到如今,最多也不过发展了四代人,一眼望去,都理得清的人家。
而二十五户人,远走了一个李大锤,就只有二十四户了。
其中,人口最多的一户就是张老豆家,但他家常在村子里住的,也不超过十人,算来就还是刘老猛家人口多些。
要说日子最富裕的,当然数村长家了。
村长的爷爷早先在族地就是殷实人家,水患逃难也机灵身上还带了些银钱,所以一安家就被选为了村长。
靠着这点家底以及村长奶奶传下来的绣艺,一家人口简单,所以日子当然也就殷实了。
除此之外,有养鸡为生的梅福家,打猎为生的王猎户家,专门给镇上码头拉货的周五斤家,打柴为生的云贵家,篾匠手艺传家的孙大铁家,会些木匠手艺的刘才贵家,专门给人杀猪的王屠夫家,方圆村子最常请的办席大勺的黄大勺家。
等等等等。
都没有田地,都是靠山吃山。
经年陪伴的松山就是松山村村人最常去的地方,那山上,有他们每一个人的脚印。
要说熟悉,就没有人比松山村人更熟悉松山的了。
他们自小长大的地方,闭着眼睛上山只会摔跤但绝不会迷路的地方。
这也是十里八村知道松山村的人都知道的事。
毕竟,这么多村子,也没有哪个村子像他们一样都没有田地,可日子也过得不比他们有些村子差。
所以,这也是很好打听的事。
离松山村二十里路不到的白水镇上,镇东一处不起眼的宅子里。
后院。
一人面朝老树负手而立。
“可查出那几个黑衣人的身份了?”
“没有,他们身手不一致,应不是统一训练出来的,属下实在不确定究竟会是谁的人。
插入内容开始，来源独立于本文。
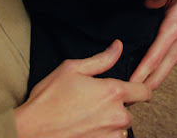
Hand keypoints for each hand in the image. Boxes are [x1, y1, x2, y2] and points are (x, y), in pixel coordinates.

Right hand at [14, 40, 150, 137]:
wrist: (32, 131)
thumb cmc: (49, 99)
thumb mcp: (72, 69)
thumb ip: (101, 59)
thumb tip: (118, 47)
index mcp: (112, 92)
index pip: (144, 91)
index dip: (140, 87)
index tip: (133, 87)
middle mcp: (116, 116)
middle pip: (130, 110)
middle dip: (118, 105)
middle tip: (96, 101)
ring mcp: (110, 136)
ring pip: (121, 127)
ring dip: (111, 122)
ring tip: (88, 116)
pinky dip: (103, 134)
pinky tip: (85, 127)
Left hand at [129, 0, 176, 89]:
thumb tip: (148, 4)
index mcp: (176, 27)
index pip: (157, 55)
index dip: (143, 71)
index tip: (131, 83)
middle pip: (161, 71)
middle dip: (145, 86)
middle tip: (127, 98)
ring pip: (165, 70)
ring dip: (150, 81)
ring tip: (132, 92)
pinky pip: (167, 64)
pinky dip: (156, 72)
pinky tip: (143, 77)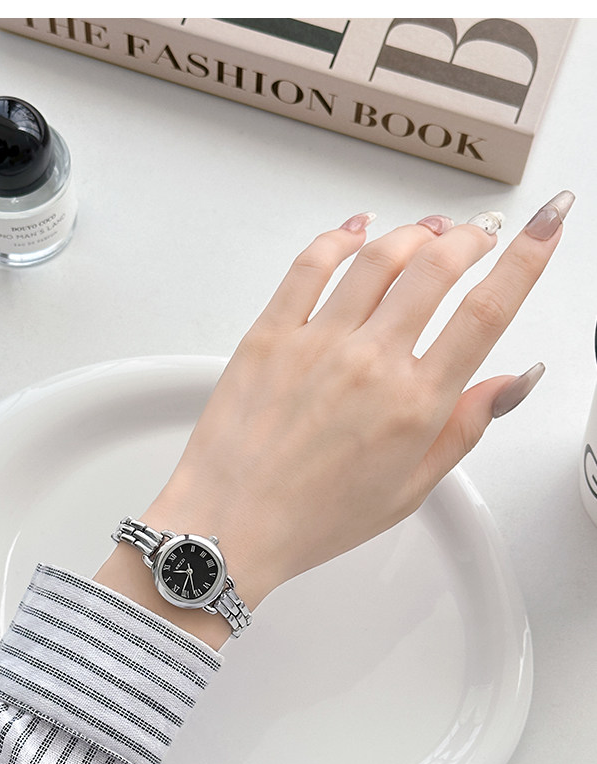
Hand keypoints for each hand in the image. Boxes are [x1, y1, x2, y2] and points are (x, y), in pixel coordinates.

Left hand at [98, 193, 572, 647]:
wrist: (229, 526)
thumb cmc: (312, 520)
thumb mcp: (408, 491)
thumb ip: (464, 428)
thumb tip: (512, 382)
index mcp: (414, 404)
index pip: (487, 312)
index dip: (527, 257)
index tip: (547, 226)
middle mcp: (370, 362)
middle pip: (437, 267)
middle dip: (471, 238)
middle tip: (480, 237)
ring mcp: (316, 341)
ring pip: (379, 256)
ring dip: (415, 233)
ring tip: (429, 231)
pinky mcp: (269, 334)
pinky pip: (310, 264)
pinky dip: (340, 236)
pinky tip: (357, 228)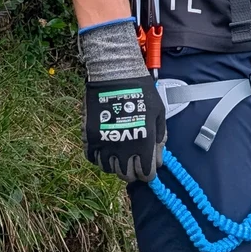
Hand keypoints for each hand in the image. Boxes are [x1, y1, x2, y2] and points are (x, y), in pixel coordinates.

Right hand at [79, 21, 164, 182]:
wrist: (116, 76)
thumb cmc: (141, 92)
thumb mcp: (159, 112)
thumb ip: (160, 136)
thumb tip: (159, 155)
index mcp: (143, 144)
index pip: (146, 173)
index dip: (148, 173)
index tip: (147, 169)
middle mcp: (124, 148)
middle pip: (127, 175)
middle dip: (132, 173)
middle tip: (133, 165)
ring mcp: (105, 144)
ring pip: (109, 169)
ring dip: (115, 166)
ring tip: (119, 157)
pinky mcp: (90, 137)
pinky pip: (93, 158)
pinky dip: (99, 158)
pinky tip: (105, 151)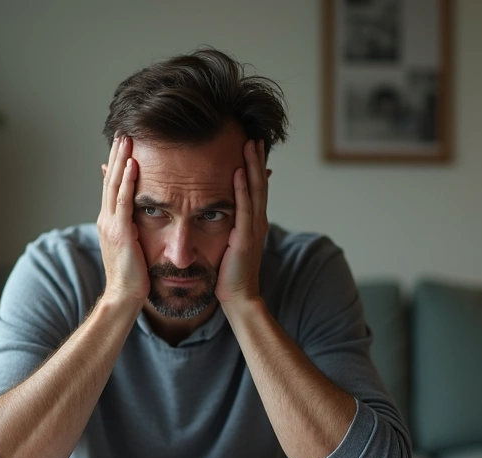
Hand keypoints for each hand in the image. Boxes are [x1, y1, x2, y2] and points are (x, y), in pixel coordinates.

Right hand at [97, 136, 149, 307]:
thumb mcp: (130, 245)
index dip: (116, 164)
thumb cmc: (132, 275)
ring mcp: (111, 225)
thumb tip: (137, 214)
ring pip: (115, 185)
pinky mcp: (120, 232)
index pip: (112, 186)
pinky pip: (124, 201)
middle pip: (111, 180)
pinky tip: (133, 165)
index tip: (123, 144)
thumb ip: (130, 226)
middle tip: (123, 132)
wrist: (124, 296)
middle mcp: (106, 219)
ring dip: (121, 161)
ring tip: (126, 140)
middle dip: (117, 155)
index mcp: (109, 222)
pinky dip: (128, 181)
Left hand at [216, 139, 268, 307]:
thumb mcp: (230, 243)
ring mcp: (253, 229)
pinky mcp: (245, 239)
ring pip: (256, 191)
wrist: (238, 298)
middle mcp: (257, 222)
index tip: (249, 144)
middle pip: (259, 183)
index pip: (256, 187)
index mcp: (252, 222)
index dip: (254, 166)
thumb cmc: (230, 273)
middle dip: (256, 159)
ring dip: (253, 166)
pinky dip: (243, 189)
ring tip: (250, 144)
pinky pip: (244, 209)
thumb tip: (221, 210)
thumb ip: (230, 225)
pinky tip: (239, 172)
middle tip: (253, 136)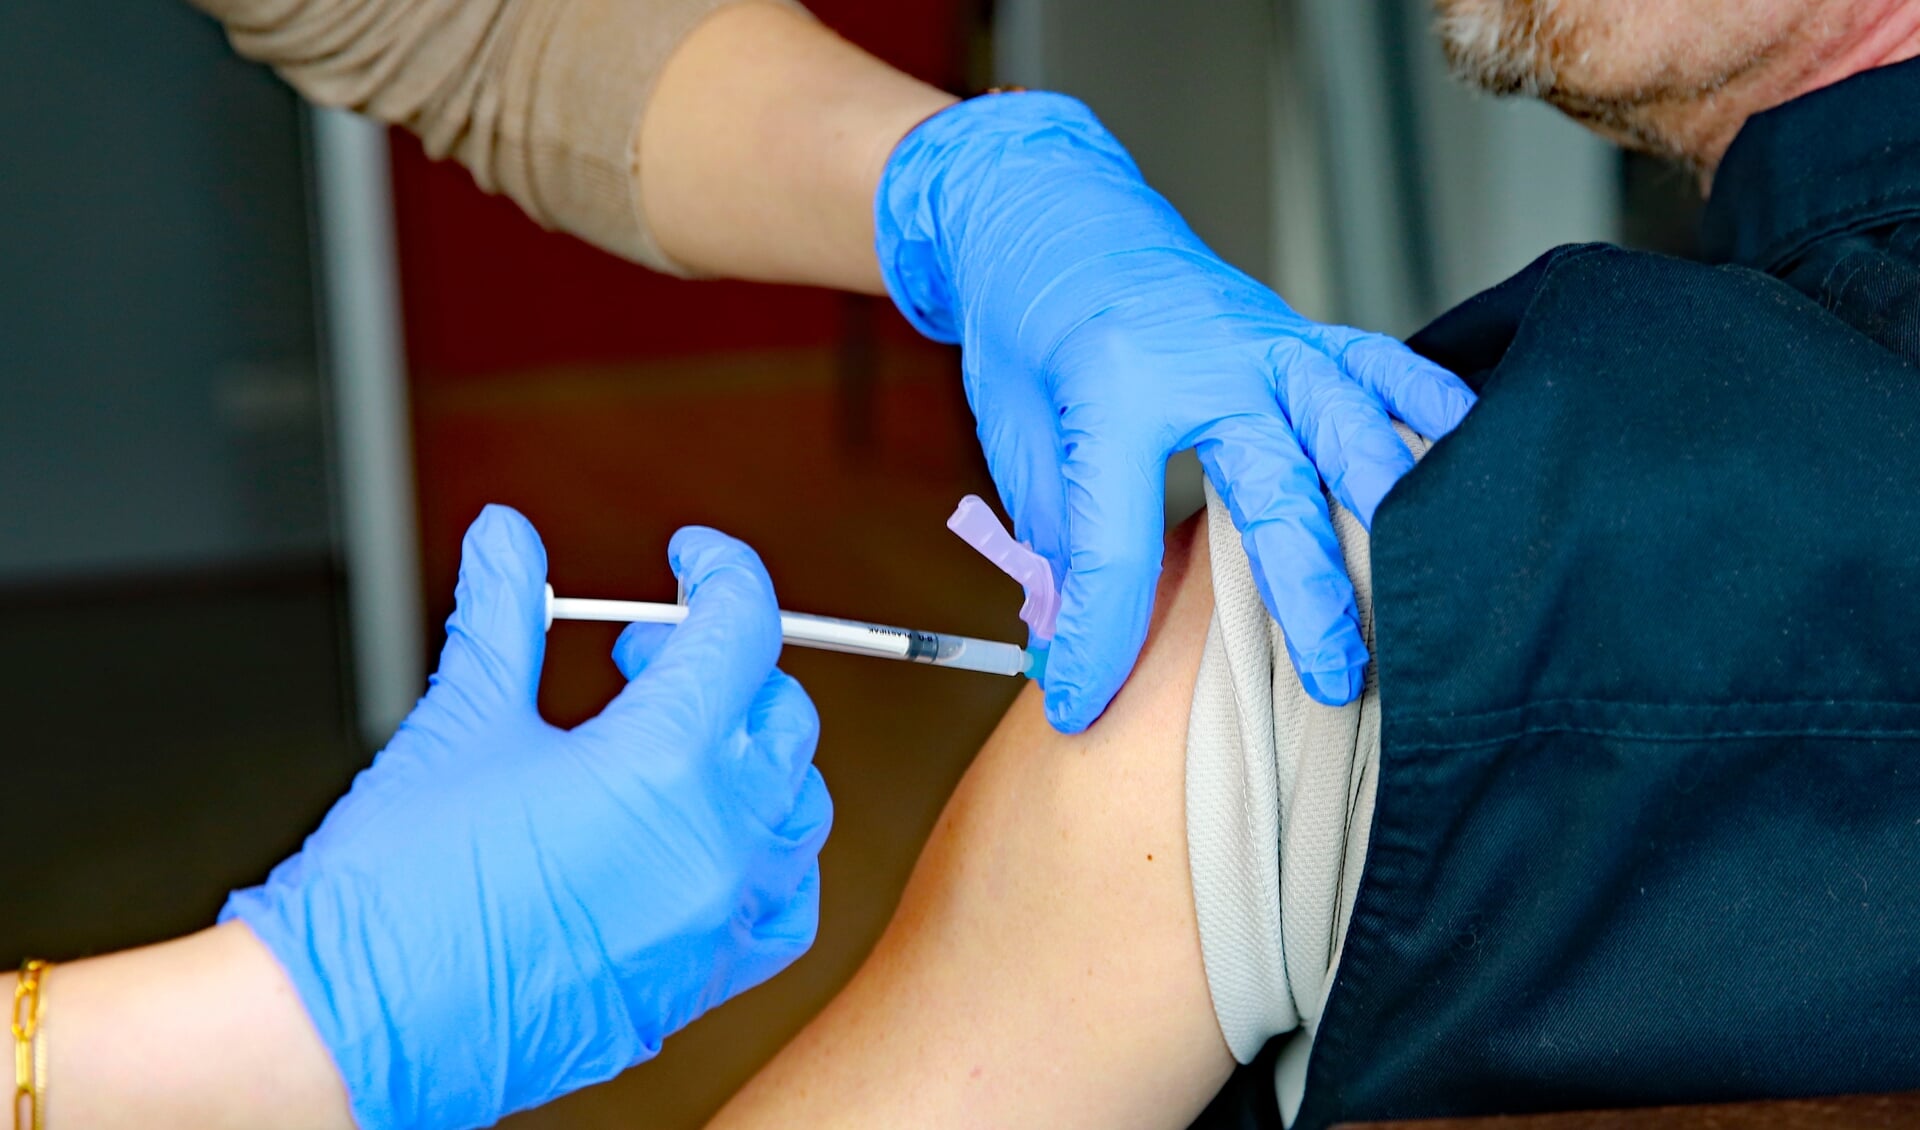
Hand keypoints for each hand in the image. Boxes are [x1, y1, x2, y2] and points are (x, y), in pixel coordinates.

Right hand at [222, 506, 830, 1129]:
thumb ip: (504, 613)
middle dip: (719, 663)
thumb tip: (506, 535)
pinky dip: (765, 853)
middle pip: (778, 712)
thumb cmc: (397, 887)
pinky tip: (706, 830)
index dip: (722, 572)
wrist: (355, 1029)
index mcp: (664, 764)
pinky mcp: (702, 979)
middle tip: (638, 657)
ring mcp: (718, 919)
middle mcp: (716, 842)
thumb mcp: (462, 721)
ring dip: (749, 754)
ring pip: (796, 806)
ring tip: (668, 741)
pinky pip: (784, 903)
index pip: (743, 630)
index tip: (691, 556)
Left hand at [875, 92, 1474, 730]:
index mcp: (1114, 390)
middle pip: (1276, 495)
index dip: (1099, 638)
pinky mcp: (1301, 330)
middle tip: (1331, 679)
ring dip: (1391, 520)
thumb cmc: (1025, 320)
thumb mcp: (1013, 431)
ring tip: (1423, 597)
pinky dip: (1433, 415)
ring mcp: (1268, 340)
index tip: (1082, 704)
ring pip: (1355, 431)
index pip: (1113, 547)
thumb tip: (1072, 639)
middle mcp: (1209, 361)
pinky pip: (1387, 369)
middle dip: (1307, 598)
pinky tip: (1470, 465)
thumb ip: (1054, 536)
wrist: (1049, 206)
”
“那东西呢?难不成就凭空消失了不成?”
“属下们一路追的紧,他们绝对没有机会也没有时间去别的地方的。”
“那么,东西一定就在那松山上了?”
“照理说是不错的,偷走东西的就是他们,一路也没有跟其他人接触过,东西来不及转移,就应该在他们某个人身上才对,可惜,属下们当时就搜了身,都没有,而田大几个再次重回那山上,掘地三尺也没有发现。”
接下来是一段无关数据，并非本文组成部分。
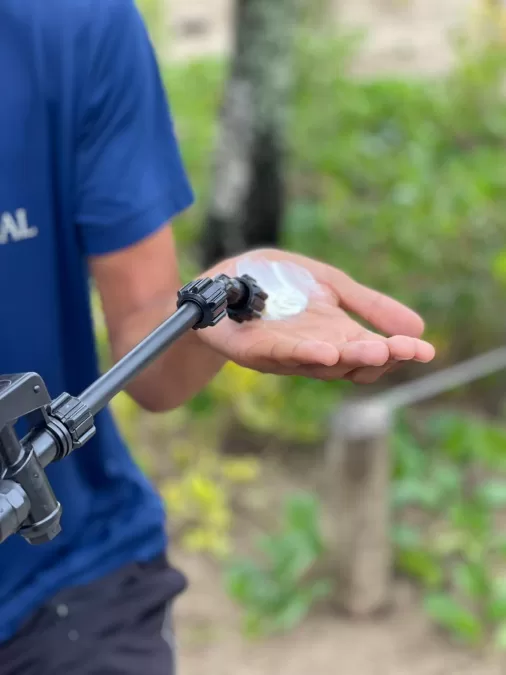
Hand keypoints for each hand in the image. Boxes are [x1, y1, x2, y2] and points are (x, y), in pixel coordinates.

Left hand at [198, 249, 434, 383]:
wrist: (223, 283)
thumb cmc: (275, 285)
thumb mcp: (330, 285)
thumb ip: (367, 304)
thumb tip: (418, 326)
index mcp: (336, 334)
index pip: (373, 349)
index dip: (399, 352)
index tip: (427, 349)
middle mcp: (315, 350)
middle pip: (352, 363)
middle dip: (379, 358)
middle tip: (407, 351)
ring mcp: (285, 354)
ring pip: (323, 363)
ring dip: (349, 358)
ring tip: (377, 351)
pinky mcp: (255, 350)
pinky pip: (282, 355)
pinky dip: (305, 354)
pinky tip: (326, 351)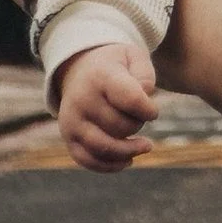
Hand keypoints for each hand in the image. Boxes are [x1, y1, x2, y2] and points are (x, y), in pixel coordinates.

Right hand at [54, 41, 158, 171]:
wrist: (80, 68)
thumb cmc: (114, 65)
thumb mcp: (133, 57)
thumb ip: (145, 75)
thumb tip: (146, 98)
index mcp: (101, 76)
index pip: (130, 99)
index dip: (148, 110)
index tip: (153, 111)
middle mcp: (82, 100)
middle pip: (121, 126)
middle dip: (138, 124)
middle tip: (139, 115)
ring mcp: (72, 121)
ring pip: (105, 148)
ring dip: (129, 151)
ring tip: (145, 146)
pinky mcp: (68, 138)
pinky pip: (89, 161)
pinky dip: (111, 165)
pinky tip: (128, 160)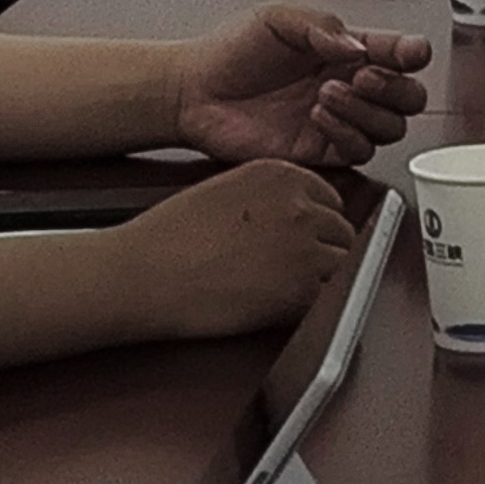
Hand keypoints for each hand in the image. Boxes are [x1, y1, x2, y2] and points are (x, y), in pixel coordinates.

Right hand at [107, 163, 357, 341]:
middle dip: (322, 253)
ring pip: (342, 266)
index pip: (330, 200)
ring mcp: (306, 247)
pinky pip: (329, 300)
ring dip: (320, 281)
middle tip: (288, 272)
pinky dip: (310, 307)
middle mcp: (301, 205)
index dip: (316, 225)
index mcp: (281, 175)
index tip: (302, 241)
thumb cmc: (166, 240)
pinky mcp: (301, 289)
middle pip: (341, 232)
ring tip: (279, 291)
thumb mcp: (225, 192)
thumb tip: (297, 217)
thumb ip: (269, 199)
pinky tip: (276, 308)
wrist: (143, 276)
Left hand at [174, 3, 429, 165]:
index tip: (409, 52)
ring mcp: (338, 121)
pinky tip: (318, 117)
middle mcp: (349, 86)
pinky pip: (359, 152)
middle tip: (363, 76)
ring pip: (390, 127)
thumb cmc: (229, 52)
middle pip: (409, 96)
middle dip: (394, 87)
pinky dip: (347, 135)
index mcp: (345, 50)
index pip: (400, 53)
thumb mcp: (276, 20)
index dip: (413, 53)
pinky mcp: (320, 150)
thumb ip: (321, 27)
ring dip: (367, 111)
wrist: (193, 92)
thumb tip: (357, 46)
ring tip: (326, 94)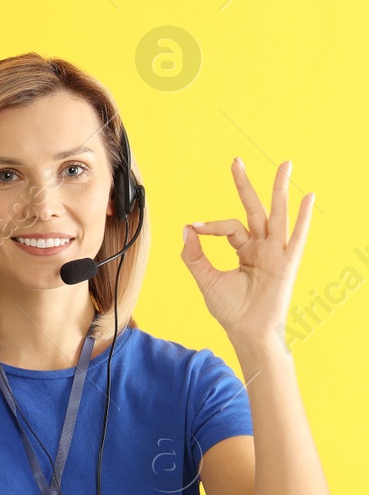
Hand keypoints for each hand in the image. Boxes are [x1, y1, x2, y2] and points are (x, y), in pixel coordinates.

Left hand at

那人回过身来,睨了身后的属下一眼,嗤笑一声,“这么短的时间,难道那东西还能飞了?岂有掘地三尺都找不到的道理?莫不然还成了精了?”
“可笑!”
“山上找不到,那就给我找找人,听说那松山底下的松山村,一村的人可是常往山上去的,说不得漏在哪块被人顺道给捡了?”
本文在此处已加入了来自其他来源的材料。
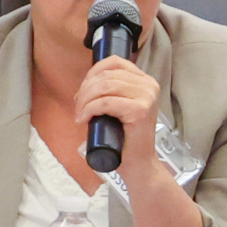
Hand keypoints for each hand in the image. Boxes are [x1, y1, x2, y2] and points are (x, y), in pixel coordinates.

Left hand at [73, 55, 160, 179]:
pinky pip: (105, 102)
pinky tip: (84, 119)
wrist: (138, 163)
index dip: (92, 72)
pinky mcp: (139, 111)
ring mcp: (147, 97)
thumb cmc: (126, 137)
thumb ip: (112, 90)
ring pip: (104, 87)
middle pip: (107, 75)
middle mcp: (149, 86)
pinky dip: (89, 109)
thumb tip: (87, 82)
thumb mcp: (120, 106)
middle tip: (77, 107)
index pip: (114, 62)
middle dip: (85, 90)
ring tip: (79, 114)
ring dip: (85, 100)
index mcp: (146, 81)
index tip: (83, 91)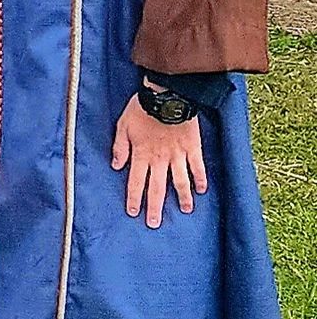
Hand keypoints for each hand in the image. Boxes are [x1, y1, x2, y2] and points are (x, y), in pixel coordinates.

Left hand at [112, 93, 207, 228]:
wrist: (167, 95)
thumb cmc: (141, 108)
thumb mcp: (122, 126)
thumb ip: (119, 147)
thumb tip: (115, 166)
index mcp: (141, 154)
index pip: (136, 182)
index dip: (134, 198)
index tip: (133, 213)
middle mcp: (160, 159)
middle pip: (157, 187)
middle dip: (155, 207)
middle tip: (155, 223)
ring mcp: (178, 154)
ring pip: (180, 181)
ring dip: (182, 197)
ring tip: (185, 210)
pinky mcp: (193, 147)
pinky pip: (198, 166)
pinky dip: (201, 178)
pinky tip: (202, 190)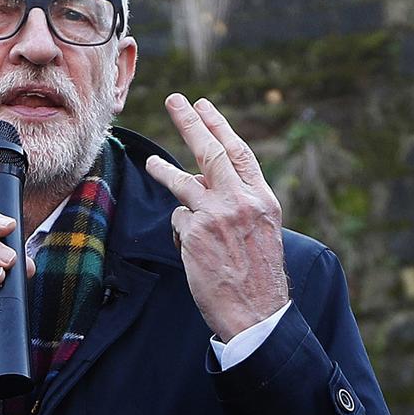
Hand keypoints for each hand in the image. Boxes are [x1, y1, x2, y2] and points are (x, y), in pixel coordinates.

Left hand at [145, 94, 288, 341]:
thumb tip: (207, 184)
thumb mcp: (262, 232)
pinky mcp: (195, 234)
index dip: (219, 127)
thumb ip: (239, 203)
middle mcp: (241, 201)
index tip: (205, 107)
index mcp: (262, 199)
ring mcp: (216, 216)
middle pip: (209, 152)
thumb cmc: (258, 277)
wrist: (257, 313)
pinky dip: (182, 236)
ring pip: (183, 183)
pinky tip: (193, 254)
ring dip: (164, 171)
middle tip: (175, 101)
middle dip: (190, 122)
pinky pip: (178, 223)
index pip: (238, 153)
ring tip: (151, 162)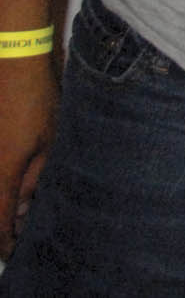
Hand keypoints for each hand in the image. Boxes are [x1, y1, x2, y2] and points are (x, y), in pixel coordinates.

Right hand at [0, 53, 58, 257]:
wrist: (12, 63)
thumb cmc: (35, 102)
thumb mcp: (48, 142)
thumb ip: (36, 177)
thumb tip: (27, 204)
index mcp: (0, 176)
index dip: (5, 242)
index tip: (12, 253)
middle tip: (13, 234)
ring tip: (14, 206)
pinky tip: (8, 182)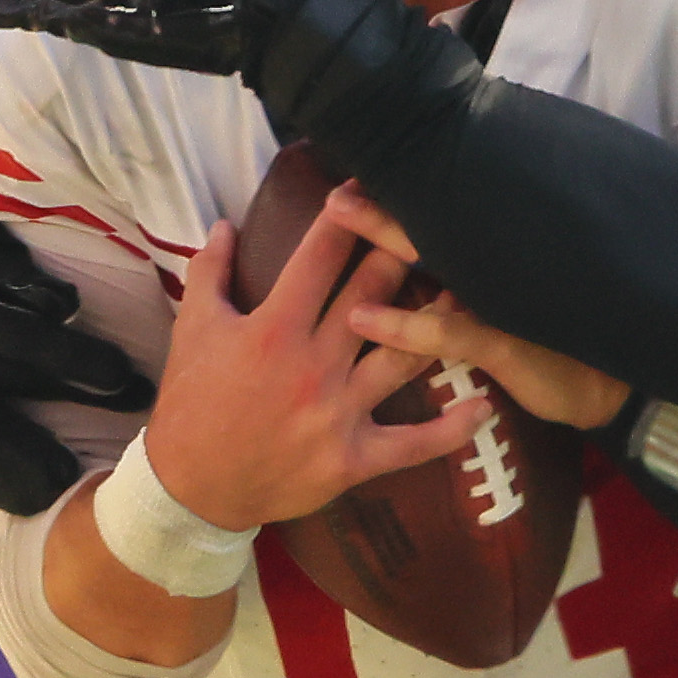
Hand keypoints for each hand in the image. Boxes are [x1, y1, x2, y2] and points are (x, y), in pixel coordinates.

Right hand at [140, 215, 488, 531]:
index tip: (368, 188)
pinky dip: (453, 428)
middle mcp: (313, 364)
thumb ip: (209, 272)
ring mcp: (338, 412)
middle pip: (373, 294)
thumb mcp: (192, 331)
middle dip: (402, 254)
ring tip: (468, 293)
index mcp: (274, 328)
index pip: (320, 257)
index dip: (347, 216)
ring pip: (404, 356)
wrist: (192, 489)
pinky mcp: (354, 458)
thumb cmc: (191, 405)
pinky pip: (414, 443)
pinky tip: (486, 405)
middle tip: (432, 225)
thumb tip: (224, 224)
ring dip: (440, 322)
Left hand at [315, 183, 623, 427]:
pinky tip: (361, 316)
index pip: (444, 208)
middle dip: (384, 193)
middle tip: (337, 169)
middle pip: (431, 219)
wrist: (603, 391)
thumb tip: (439, 257)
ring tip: (336, 211)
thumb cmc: (552, 347)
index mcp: (494, 256)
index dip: (404, 183)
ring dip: (382, 235)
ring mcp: (500, 302)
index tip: (363, 159)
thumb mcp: (515, 305)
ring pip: (432, 258)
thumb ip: (475, 273)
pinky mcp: (502, 343)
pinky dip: (400, 325)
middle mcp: (495, 269)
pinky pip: (443, 331)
那属下听着,想着就那东西表面上看就是一块废铜,不值钱,谁没事会去捡它?
但到底没有反驳,应了下来。
“是,属下这就亲自带人去查!”
………
宋秋后半下午砍了一捆柴拖回来,所以山菌只捡了半背篓,混着上午的,清洗出来,卖相可以的不过也就半背篓左右。
所以,也不必去镇上了,就往平安大集去卖就行了。
老袁氏再捡了些嫩生的苦瓜胡瓜和丝瓜一起,这些个瓜结了一茬又一茬的,都快吃不过来了。
至于长豆,那是已经老了,卖不了钱了,老袁氏正准备摘了它们选出来晒成干货,后儿冬日里吃。
一大早的,祖孙俩就背着背篓提着篮子拿着杆秤往大集去,路上遇见梅福婶子和村里的两个妇人,都是要往大集去卖东西的。
刘才贵的媳妇黄菜花提着一篮子山菌,统共也就三四斤的样子,见老袁氏背篓里的山菌,忍不住就笑,“还是阿秋这丫子勤快能干,瞧我家木香,昨儿跟翠芳几个满山疯玩的,就给我捡回这么点来,现下还睡着呢,哪像阿秋,都知道跟着去卖菜。”
村里这些父母俱在,有些爷爷奶奶都在的,家里日子也并不是太难过,很少有磋磨孩子的,重男轻女的也几乎没有。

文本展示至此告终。